Ко всему прочему, Софья Дмитриевна знала, что за ее нелюбовь Будный платит ей той же монетой. Не один раз он призывал Глашу порвать с классово чуждым элементом, от чего та отказывалась самым решительным образом. Конечно, как правоверный член партии Глаша признавала враждебность эксплуататорских классов делу социализма, но в своем отношении к ним делала для Софьи Дмитриевны исключение: несомненно, и она считала Софью Дмитриевну родным человеком.

Глаша старалась по возможности облегчить жизнь бывшей барыни, которую сначала «уплотнили», затем отказались принимать на службу, а потом еще несколько раз хотели «вычистить» из рядов советских работников. Это ее заботами удалось сохранить за Софьей Дмитриевной две комнаты некогда огромной квартиры, ставшей коммунальной (спальню, конечно же, и кабинет Алексея Арнольдовича), устроиться ей на должность корректора в газету Центрального почтамта, избежать увольнения во время кампаний по освобождению советских учреждений от чуждых элементов. Аглая Константиновна действовала всегда осмотрительно, проблемы решали ее подчиненные, звонившие кому следует и строго представлявшиеся: «это из горкома партии», так что «на местах» о личности покровителя Софьи Дмитриевны никто знать не мог.

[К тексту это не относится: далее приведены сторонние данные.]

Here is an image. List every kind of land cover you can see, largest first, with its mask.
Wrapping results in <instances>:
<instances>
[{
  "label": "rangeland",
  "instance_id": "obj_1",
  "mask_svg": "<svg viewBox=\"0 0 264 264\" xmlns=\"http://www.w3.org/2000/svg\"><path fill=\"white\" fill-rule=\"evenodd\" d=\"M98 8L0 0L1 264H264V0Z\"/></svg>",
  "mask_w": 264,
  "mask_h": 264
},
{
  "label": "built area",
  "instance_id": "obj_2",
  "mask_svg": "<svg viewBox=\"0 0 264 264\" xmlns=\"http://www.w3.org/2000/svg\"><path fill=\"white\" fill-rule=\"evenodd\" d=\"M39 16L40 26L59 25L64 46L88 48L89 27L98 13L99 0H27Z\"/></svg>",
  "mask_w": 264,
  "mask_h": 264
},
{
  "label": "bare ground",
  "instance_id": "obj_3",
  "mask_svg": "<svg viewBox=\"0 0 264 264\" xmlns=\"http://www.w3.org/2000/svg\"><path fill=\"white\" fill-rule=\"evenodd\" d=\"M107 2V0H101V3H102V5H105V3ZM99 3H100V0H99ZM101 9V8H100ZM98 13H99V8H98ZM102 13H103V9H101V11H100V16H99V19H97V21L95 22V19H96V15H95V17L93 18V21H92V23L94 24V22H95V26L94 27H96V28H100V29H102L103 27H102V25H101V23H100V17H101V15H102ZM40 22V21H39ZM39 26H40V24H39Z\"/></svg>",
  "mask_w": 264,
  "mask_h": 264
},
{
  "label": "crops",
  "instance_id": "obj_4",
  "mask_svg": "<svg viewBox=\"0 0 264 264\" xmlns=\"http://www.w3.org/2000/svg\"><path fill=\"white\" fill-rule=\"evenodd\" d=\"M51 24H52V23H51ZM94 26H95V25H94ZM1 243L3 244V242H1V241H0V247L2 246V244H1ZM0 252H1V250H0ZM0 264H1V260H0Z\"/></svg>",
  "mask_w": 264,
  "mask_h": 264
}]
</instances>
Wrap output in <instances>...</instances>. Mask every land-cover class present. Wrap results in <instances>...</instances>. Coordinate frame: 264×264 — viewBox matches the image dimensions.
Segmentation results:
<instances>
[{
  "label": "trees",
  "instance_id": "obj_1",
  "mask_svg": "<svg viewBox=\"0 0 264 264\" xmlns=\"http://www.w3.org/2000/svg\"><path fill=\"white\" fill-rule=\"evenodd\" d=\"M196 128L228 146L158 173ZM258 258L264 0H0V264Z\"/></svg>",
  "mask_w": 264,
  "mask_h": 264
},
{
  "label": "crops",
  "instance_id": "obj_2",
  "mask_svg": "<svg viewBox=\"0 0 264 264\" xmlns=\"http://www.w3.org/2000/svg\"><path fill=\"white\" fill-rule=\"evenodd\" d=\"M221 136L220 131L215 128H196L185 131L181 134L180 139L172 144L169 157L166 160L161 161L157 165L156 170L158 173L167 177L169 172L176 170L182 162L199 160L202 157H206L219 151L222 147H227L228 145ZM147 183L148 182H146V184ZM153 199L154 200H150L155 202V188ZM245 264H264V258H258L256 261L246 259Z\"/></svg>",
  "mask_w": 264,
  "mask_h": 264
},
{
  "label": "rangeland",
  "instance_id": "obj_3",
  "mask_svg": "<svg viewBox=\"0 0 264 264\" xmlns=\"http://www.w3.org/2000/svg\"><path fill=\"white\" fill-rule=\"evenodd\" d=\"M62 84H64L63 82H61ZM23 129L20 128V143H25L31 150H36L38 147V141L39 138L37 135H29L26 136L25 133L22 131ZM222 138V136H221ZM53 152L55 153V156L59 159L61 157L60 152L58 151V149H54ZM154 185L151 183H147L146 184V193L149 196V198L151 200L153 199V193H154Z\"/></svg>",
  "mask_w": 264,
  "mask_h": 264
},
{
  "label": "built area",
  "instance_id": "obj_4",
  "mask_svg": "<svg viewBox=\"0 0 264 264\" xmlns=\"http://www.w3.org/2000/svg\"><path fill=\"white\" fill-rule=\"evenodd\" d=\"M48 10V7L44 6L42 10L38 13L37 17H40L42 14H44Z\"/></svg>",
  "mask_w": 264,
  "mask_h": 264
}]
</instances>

Глаша давно жила отдельно от Софьи Дмитриевны, но, случалось, захаживала к ней скоротать вечер. Вот и сегодня она пришла с пирожными и бутылкой «Мукузани».

– Как ваши новые соседи? – поинтересовалась она, перекладывая пирожные из коробочки в вазу.

Со времени своей встречи с Будным Глаша уж не называла Софью Дмитриевну «барыней», но обращаться на «вы» не перестала, тогда как Софья Дмитриевна по-прежнему говорила ей «ты».

– Полунины? Знаешь, они хорошие люди. Но у них беда: Николай и Ирина пропали в геологической разведке, никаких известий. Конечно, надежда еще не потеряна, но…

– Пропали… – Глаша протяжным, глубоким взглядом посмотрела на Софью Дмитриевну, которая, встретившись с ним, присела на стул.

– Пропали… – задумчиво повторила она.

– А с кем же дети? – прервала молчание Глаша.

– С бабушкой. Иринина мать сюда переехала. Представь, Лытневы уже шепчутся, что ребят нужно в детский дом отдать, бабушку выселить, а…

– А на освободившейся жилплощади поселить, конечно, их, – закончила фразу Глаша.

– Ну да, их же шестеро в одной комнате.

Софья Дмитриевна слегка покраснела:

– Это я одна в двух комнатах…

– Софья Дмитриевна! Всех-то вы жалеете! Ну, отдайте им одну комнату. Какую, например? Спальню?

– Нет, нет! Что ты?!

– Остается эта комната. Но она же смежная! Вы что, будете к себе через Лытневых ходить?

– Глаша, но ведь раньше между комнатами была стена, а вон там дверь – ты же помнишь. Нужно все восстановить, и пусть они забирают эту комнату, может, оставят в покое Полуниных. Им же все равно, за чей счет расширяться. Да и на мои квадратные метры никто уже не польстится.